The motive for the crime has not been released publicly, but the judge said it appears mental illness did play a factor in this case.

Patch file photo.
Patch file photo.

By PAUL ANDERSON
City News Service

A 25-year-old La Palma man who killed his uncle and then set the body ablaze in Santa Barbara County was sentenced today to 15 years to life in prison.

Kirk Michael Galvin did not make a statement prior to sentencing, although the victim's mother asked the defendant in a letter read aloud in court to apologize to the family and explain his actions.

One of the victim's sisters asked Orange County Superior Court Judge Thomas Goethals to impose a stricter punishment than the law allows, but the judge said he had little discretion.

Galvin was charged with first-degree murder, but struck a plea bargain with prosecutors in April to admit to second-degree murder.

The motive for the crime has not been released publicly, but Goethals said, "It appears mental illness did play a factor in this case."

"No one may ever know for sure what happened or why it happened," the judge told the victim's family. "This is obviously a sad, tragic case ... I wish I could do something to ease your pain."

Lisa Eyanson of the Orange County Public Defender's Office declined to offer specifics on her client's mental health.

The defendant killed 53-year-old Douglas Galvin on July 27, 2011, in the La Palma apartment of his father, who was out of town. Two people found the torched body on July 30, 2011, in Santa Barbara County and alerted authorities.

Rosemary Galvin told her nephew it was a "vicious murder, Kirk, that you tried to cover up." She said she is haunted by thoughts of how her brother must have felt as his life was slipping away -- "the fear and confusion he must have felt when this nephew he loved" was attacking him.

"I have forgiven Kirk because I could not live with all that turmoil in my heart and mind," she said. "I hope while Kirk is in prison, he will make something of his life in honor of Doug."

A total of three of the victim's sisters addressed the court, telling the judge their brother had a great sense of humor and was handy with advice. He was a Vietnam veteran who served in the Navy and was active in multiple charities, they said.

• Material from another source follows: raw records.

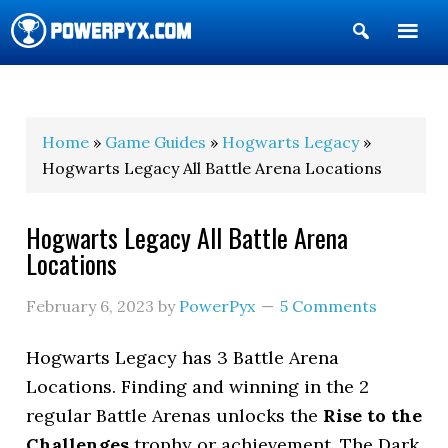
Show
Search
POWERPYX
Home
»
Game Guides
»
Hogwarts Legacy
»
Hogwarts Legacy All Battle Arena Locations
Hogwarts Legacy All Battle Arena
Locations
February 6, 2023
by
PowerPyx
5 Comments
Hogwarts Legacy has 3 Battle Arena
Locations. Finding and winning in the 2
regular Battle Arenas unlocks the
Rise to the
Challenges
trophy or achievement. The Dark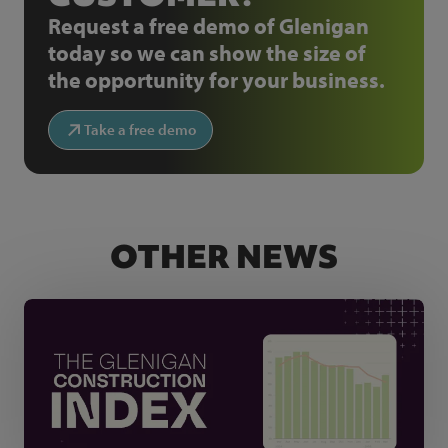
Request a free demo of Glenigan
today so we can show the size of
the opportunity for your business.
Take a free demo
OTHER NEWS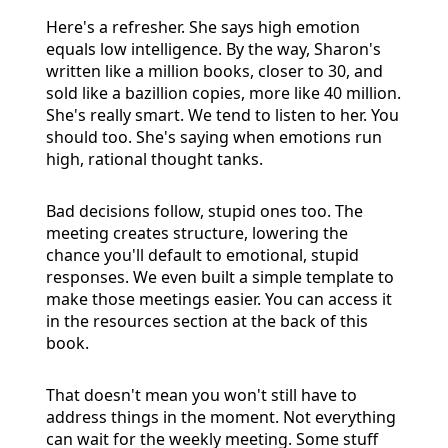
Here's a refresher. She says high emotion
equals low intelligence. By the way, Sharon's
written like a million books, closer to 30, and
sold like a bazillion copies, more like 40 million.
She's really smart. We tend to listen to her. You
should too. She's saying when emotions run
high, rational thought tanks.
Bad decisions follow, stupid ones too. The
meeting creates structure, lowering the
chance you'll default to emotional, stupid
responses. We even built a simple template to
make those meetings easier. You can access it
in the resources section at the back of this
book.
That doesn't mean you won't still have to
address things in the moment. Not everything
can wait for the weekly meeting. Some stuff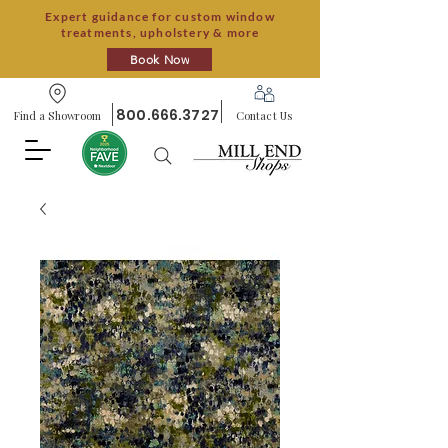
Expert guidance for custom window
treatments, upholstery & more
Book Now
800.666.3727
Find a Showroom
Contact Us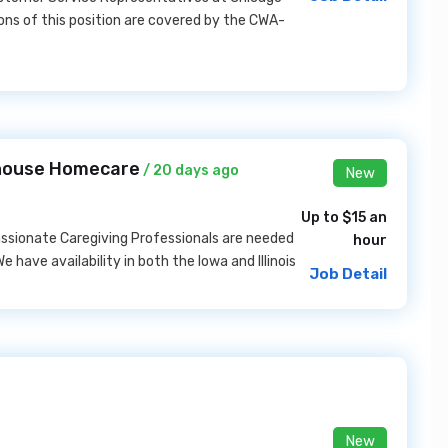
ions of this position are covered by the CWA-
thouse Homecare
/ 20 days ago
New
Up to $15 an
ssionate Caregiving Professionals are needed
hour
 have availability in both the Iowa and Illinois
Job Detail
New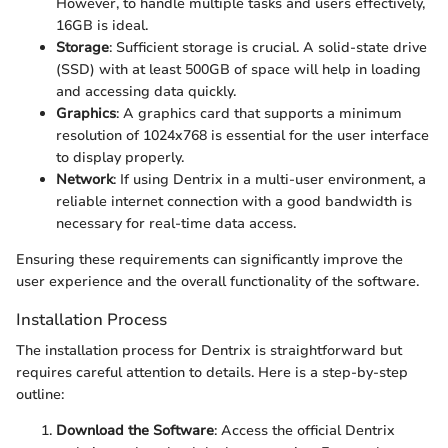
However, to handle multiple tasks and users effectively,
16GB is ideal.
Storage
: Sufficient storage is crucial. A solid-state drive
(SSD) with at least 500GB of space will help in loading
and accessing data quickly.
Graphics
: A graphics card that supports a minimum
resolution of 1024x768 is essential for the user interface
to display properly.
Network
: If using Dentrix in a multi-user environment, a
reliable internet connection with a good bandwidth is
necessary for real-time data access.
Ensuring these requirements can significantly improve the
user experience and the overall functionality of the software.
Installation Process
The installation process for Dentrix is straightforward but
requires careful attention to details. Here is a step-by-step
outline:
Download the Software
: Access the official Dentrix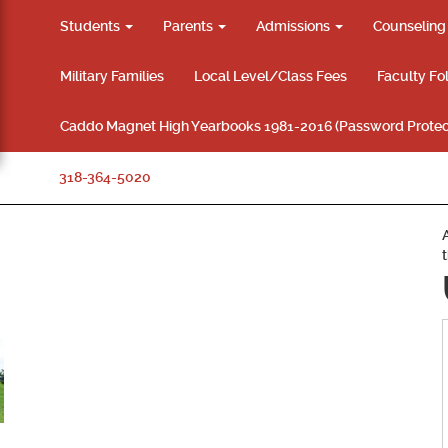
Students
Parents
Admissions
Counselin
Military Families
Local Level/Class Fees
Faculty Fo
Caddo Magnet High Yearbooks 1981-2016 (Password Protec
318-364-5020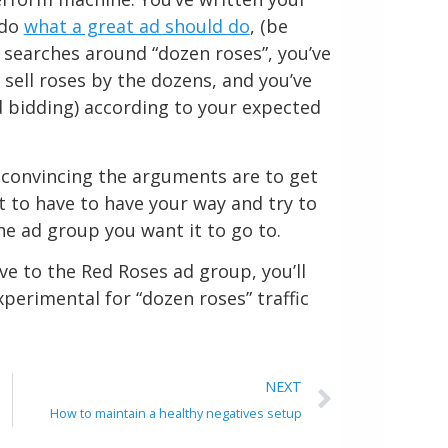
 do
what a great ad should do
, (be
r searches around “dozen roses”, you’ve
sell roses by the dozens, and you’ve
 bidding) according to your expected
as convincing the arguments are to get
ht to have to have your way and try to
he ad group you want it to go to.
ve to the Red Roses ad group, you’ll
perimental for “dozen roses” traffic
NEXT
How to maintain a healthy negatives setup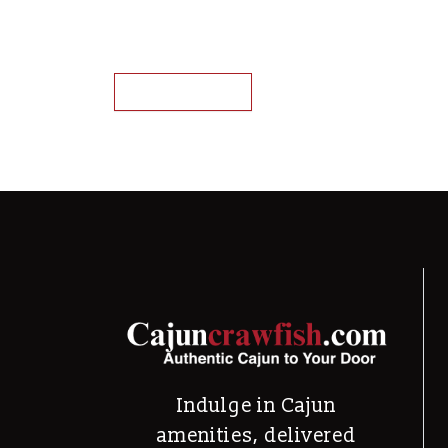
Louisiana Crawfish Tail Meat
This product has mu
Select options
Indulge in Cajun
amenities, delivered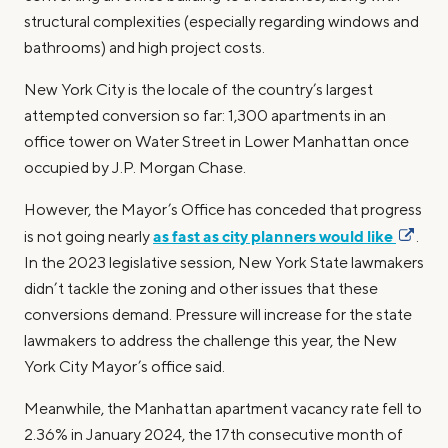
structural complexities (especially regarding windows and
bathrooms) and high project costs.
New York City is the locale of the country’s largest
attempted conversion so far: 1,300 apartments in an
office tower on Water Street in Lower Manhattan once
occupied by J.P. Morgan Chase.
However, the Mayor’s Office has conceded that progress
as fast as city planners would like
is not going nearly
.
In the 2023 legislative session, New York State lawmakers
didn’t tackle the zoning and other issues that these
conversions demand. Pressure will increase for the state
lawmakers to address the challenge this year, the New
York City Mayor’s office said.
Meanwhile, the Manhattan apartment vacancy rate fell to
2.36% in January 2024, the 17th consecutive month of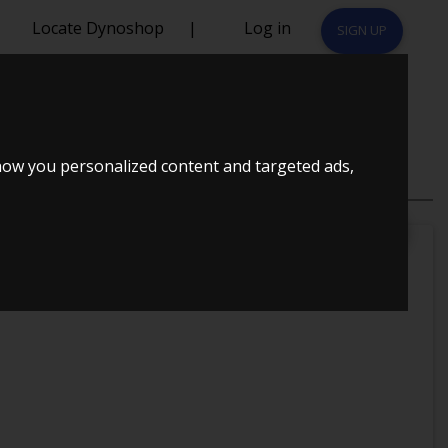
Locate Dynoshop
|
Log in
SIGN UP
how you personalized content and targeted ads,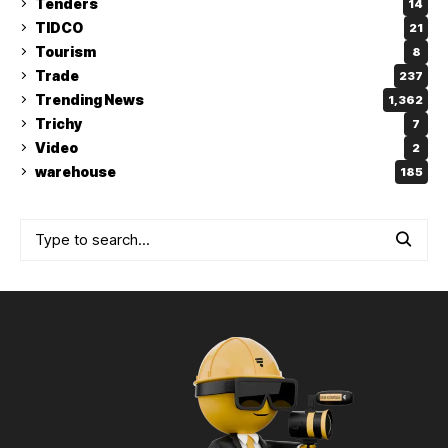
Tenders
14
TIDCO
21
Tourism
8
Trade
237
Trending News
1,362
Trichy
7
Video
2
warehouse
185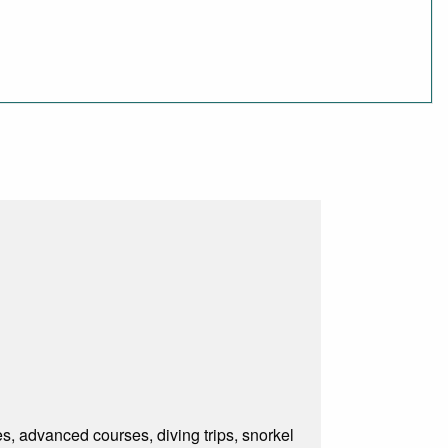
s, advanced courses, diving trips, snorkel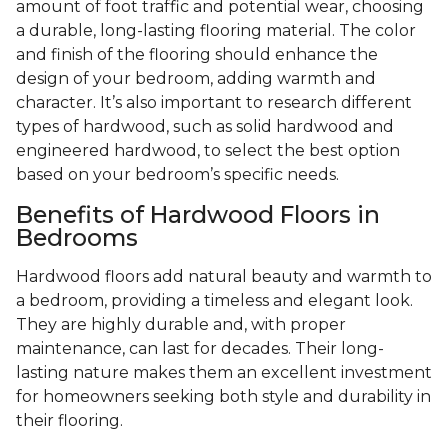
amount of foot traffic and potential wear, choosing
a durable, long-lasting flooring material. The color
and finish of the flooring should enhance the
design of your bedroom, adding warmth and
character. It’s also important to research different
types of hardwood, such as solid hardwood and
engineered hardwood, to select the best option
based on your bedroom’s specific needs.
Benefits of Hardwood Floors in
Bedrooms
Hardwood floors add natural beauty and warmth to
a bedroom, providing a timeless and elegant look.
They are highly durable and, with proper
maintenance, can last for decades. Their long-
lasting nature makes them an excellent investment
for homeowners seeking both style and durability in
their flooring.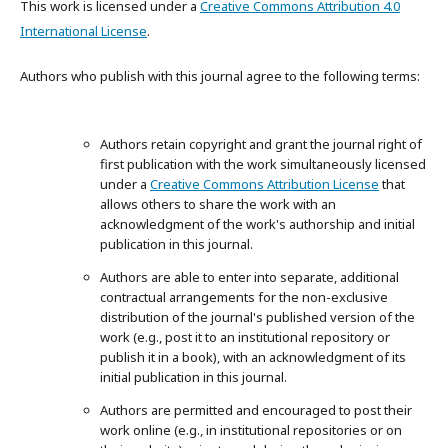
This work is licensed under a
Creative Commons Attribution 4.0
International License
.
Authors who publish with this journal agree to the following terms:
Authors retain copyright and grant the journal right of
first publication with the work simultaneously licensed
under a
Creative Commons Attribution License
that
allows others to share the work with an
acknowledgment of the work's authorship and initial
publication in this journal.
Authors are able to enter into separate, additional
contractual arrangements for the non-exclusive
distribution of the journal's published version of the
work (e.g., post it to an institutional repository or
publish it in a book), with an acknowledgment of its
initial publication in this journal.
Authors are permitted and encouraged to post their
work online (e.g., in institutional repositories or on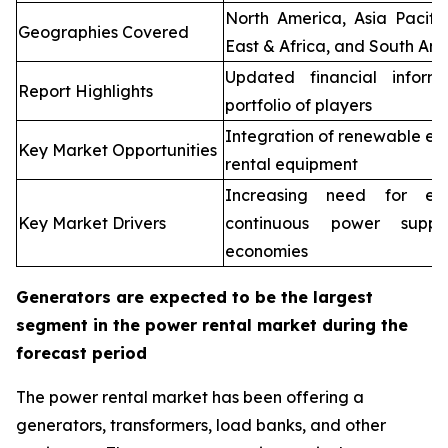
North America, Asia Pacifi
Geographies Covered
East & Africa, and South Ame
Updated financial inform
Report Highlights
portfolio of players
Integration of renewable en
Key Market Opportunities
rental equipment
Increasing need for elec
Key Market Drivers
continuous power supp
economies
Generators are expected to be the largest
segment in the power rental market during the
forecast period
The power rental market has been offering a
generators, transformers, load banks, and other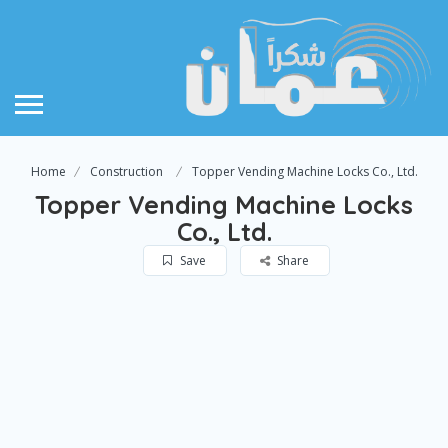
Home
Construction
Topper Vending Machine Locks Co., Ltd.
Topper Vending Machine Locks
Co., Ltd.
Save
Share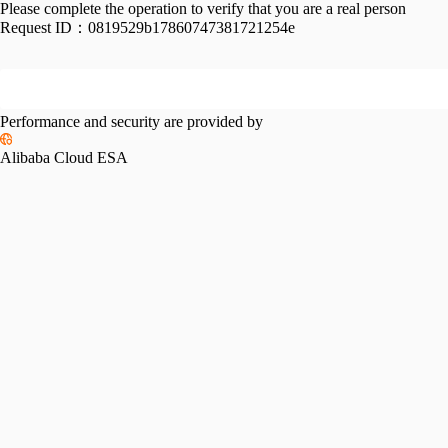
Please complete the operation to verify that you are a real person
Request ID：
0819529b17860747381721254e
Performance and security are provided by
Alibaba Cloud ESA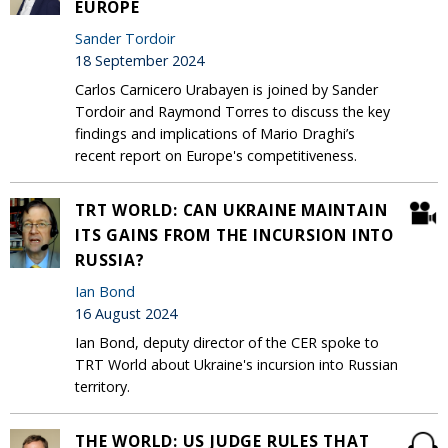
EUROPE
Sander Tordoir
18 September 2024
Carlos Carnicero Urabayen is joined by Sander
Tordoir and Raymond Torres to discuss the key
findings and implications of Mario Draghi’s
recent report on Europe's competitiveness.
TRT WORLD: CAN UKRAINE MAINTAIN
ITS GAINS FROM THE INCURSION INTO
RUSSIA?
Ian Bond
16 August 2024
Ian Bond, deputy director of the CER spoke to
TRT World about Ukraine's incursion into Russian
territory.
THE WORLD: US JUDGE RULES THAT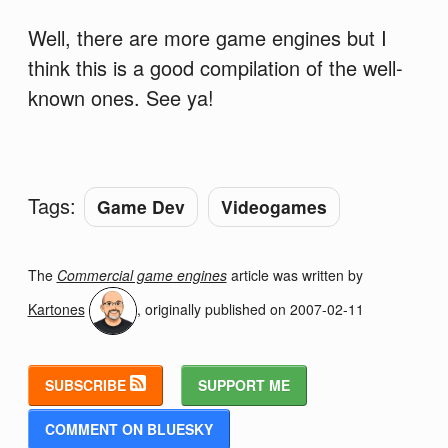
Well, there are more game engines but I
think this is a good compilation of the well-
known ones. See ya!
Tags:
Game Dev
Videogames
The
Commercial game engines
article was written by
Kartones
, originally published on
2007-02-11
SUBSCRIBE
SUPPORT ME
COMMENT ON BLUESKY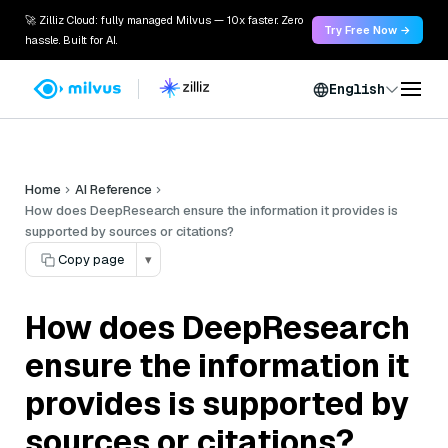
🚀 Zilliz Cloud: fully managed Milvus — 10x faster. Zero
Try Free Now →
hassle. Built for AI.
English
Home
AI Reference
How does DeepResearch ensure the information it provides is
supported by sources or citations?
Copy page
▾
How does DeepResearch
ensure the information it
provides is supported by
sources or citations?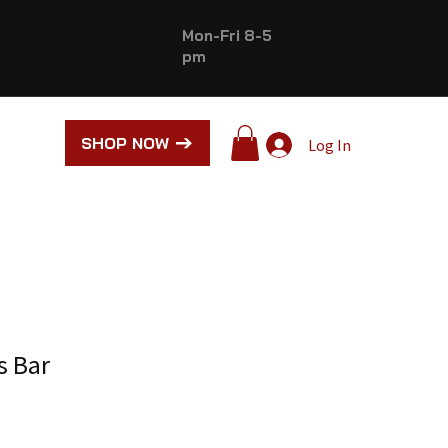
Mon-Fri 8-5
pm
SHOP NOW
Log In
s Bar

Maureen Galvin, addressing her nephew, said, "Kirk, I want you to know I forgive you. And I think Doug would forgive you, too, because he loved you so much ... I hope you can get help and I hope you can help others."

But she said she hopes the defendant never gets out of custody because he is too dangerous, and also recounted how the family agonized as authorities were looking for her brother and how grief-stricken her mother was when given word of her son's death.

The body was so badly burned that investigators had to identify the victim through his pacemaker, she said.

Bridget Galvin said her brother loved the defendant and his sibling "like his own sons."